Pre-Computation vs Real-Time Trade-offs

Not all recommendations need to be computed in real time. Understanding when to pre-compute vs compute on-the-fly is critical for scaling.

Aspect	Pre-Computed (Offline)	Real-Time (Online)
Latency	<1ms (just a cache lookup)	50–200ms (full pipeline)
Freshness	Stale (hours old)	Fresh (incorporates recent actions)
Cost per request	Near zero (amortized)	High (model inference + feature fetching)
Personalization	Based on user history up to batch time	Incorporates real-time session context
Best for	Email, push notifications, homepage hero	Search results, product pages, in-session recs

class HybridRecommender:
    """Combines pre-computed and real-time recommendations.

    Pre-computed recs serve as a fast fallback and provide the base list.
    Real-time adjustments personalize based on current session.
    """
    def __init__(self, precomputed_store, realtime_ranker, cache):
        self.precomputed = precomputed_store
        self.realtime = realtime_ranker
        self.cache = cache

    async def recommend(self, user_id: str, context: dict, n: int = 20,
                       timeout_ms: int = 100) -> list:
        # 1. Check cache first
        cached = self.cache.get(user_id, context)
        if cached:
            return cached[:n]

        # 2. Fetch pre-computed recs (always fast, ~1ms)

• **What is expected**: Continue the passage on pre-computed versus real-time recommendations from the point at which it stops. The listing is not needed for this work.

• **Source material**:
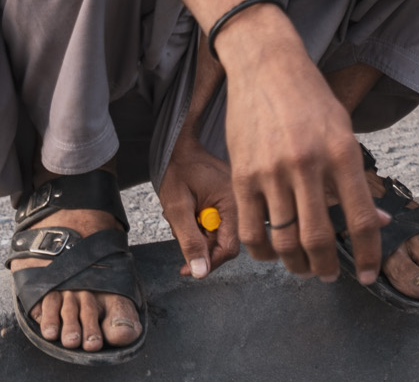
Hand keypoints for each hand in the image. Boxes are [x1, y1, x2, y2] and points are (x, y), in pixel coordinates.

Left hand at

• **Answer to this exercise**:
        precomputed_recs = self.precomputed.get(user_id, n=50)

        # 3. Try real-time re-ranking with timeout
        try:
            realtime_recs = await asyncio.wait_for(
                self.realtime.rerank(
                    user_id, precomputed_recs, context
                ),
                timeout=timeout_ms / 1000
            )
            result = realtime_recs[:n]
        except asyncio.TimeoutError:
            # Fallback to pre-computed if real-time is too slow
            result = precomputed_recs[:n]
            print(f"[HybridRec] Real-time timeout for user={user_id}, "
                  f"using pre-computed fallback")

        # 4. Cache the result
        self.cache.set(user_id, context, result, ttl_seconds=120)

        return result

System Design for 100M+ Users

Here is the complete architecture for a recommendation system serving 100M+ users at 50K QPS with sub-100ms p99 latency.

# Architecture: Recommendation System at Scale
#
# [Client] --> [CDN/Edge Cache]
#                 |
#                 v
#          [API Gateway / Load Balancer]
#                 |
#                 v
#     [Recommendation Service] (horizontally scaled)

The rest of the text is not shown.